Public sector banks write-off bad loans worth Rs 1.2 lakh crore in 2017-18

Public sector banks write-off bad loans worth Rs 1.2 lakh crore in 2017-18

Leaving no doubt that India’s public sector banks are in a big mess, an official data claims these struggling PSBs collectively wrote-off bad loans worth Rs 1.2-lakh crore in 2017-18 alone. In a double whammy to the PSBs, this was the same year when they posted losses of over Rs 85,370 crore. As per the data, this has happened for the first time in a decade that PSBs wrote-off loans worth over Rs 1 lakh crore. The overall write-offs have jumped four-times in the past five years. The NPA write-offs for 2017-18 alone stand at around 13 per cent of total non-performing assets in the banking sector.

As many as 21 state-owned banks made a combined profit of Rs 473.72 crore in 2016-17 and wrote-off NPAs worth Rs 81, 683 crore the same year. In 2015-16, the PSBs wrote-off NPAs worth Rs 57,585 crore; Rs 49,018 crore in 2014-15; and Rs 34,409 crore in 2013-14.

Of the total NPA write-offs in 2017-18, India’s biggest public sector bank SBI alone wrote-off around 25 per cent of the total bad loans at Rs 40,196 crore. Other public sector lenders following the State Bank of India included Canara Bank (Rs 8,310 crore), Punjab National Bank (Rs 7,407 crore) and Bank of Baroda (Rs 4,948 crore), a PTI report said.

Among 11 banks of the total 21 PSBs that have been put under the Prompt Corrective Action framework of the Reserve Bank of India, Indian Overseas Bank wrote-off NPAs worth Rs 10,307 crore, followed by Bank of India (Rs 9,093 crore), IDBI Bank (Rs 6,632 crore) and Allahabad Bank (Rs 3,648 crore).
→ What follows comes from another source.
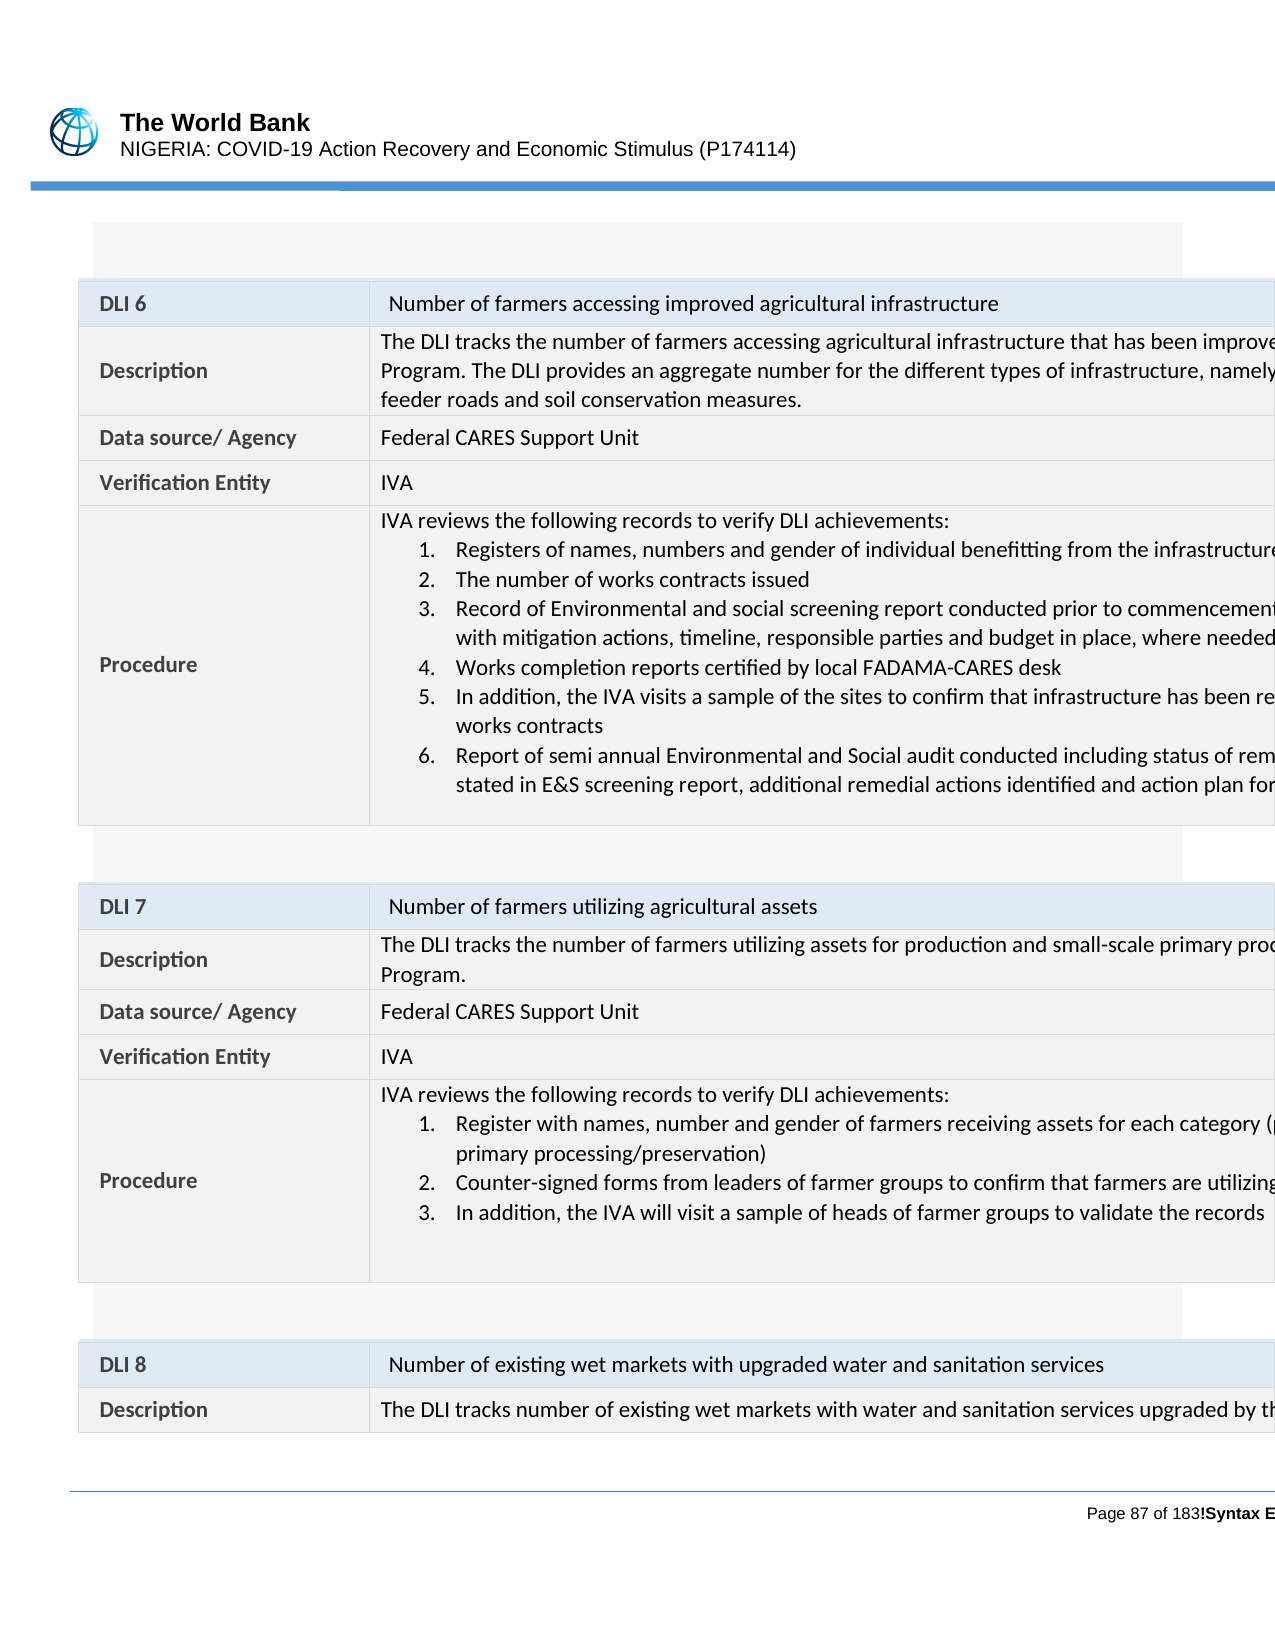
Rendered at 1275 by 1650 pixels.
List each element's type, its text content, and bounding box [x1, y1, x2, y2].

Write-off in banking parlance means the bank provided full provision from its earnings against the non-performing asset. NPAs not only cause huge losses to banks but also affect their balance sheets and overall capacity to invest in companies.

Interestingly, 2017-18 was the year when many PSBs reported banking frauds worth thousands of crores of rupees. Prominent among those is Rs 14,000-crore fraud at Punjab National Bank’s Brady House branch in Mumbai, which involved diamond merchants Nirav Modi and Mehul Choksi.

To address the biggest issue ailing the banking sector, the government is planning to bring in stringent norms, including the idea of a ‘bad bank’ which can provide a parallel and robust mechanism along with Insolvency and Bankruptcy Code. On May 8, Interim Finance Minister Piyush Goyal said the centre has set up a committee of bankers to look into the possibility of forming a similar entity. Goyal said the panel, to be headed by the Punjab National Bank (PNB) Chief Sunil Mehta, would first find out if it’s a viable option for the Indian banking system and then suggest ways to set up an Asset Reconstruction Company (ARC) or Asset Management Company (AMC).

Once a bad bank is formed, banks divide its assets into two categories — one with non-performing assets and other risky liabilities and the other with healthy assets, which can help banks grow financially.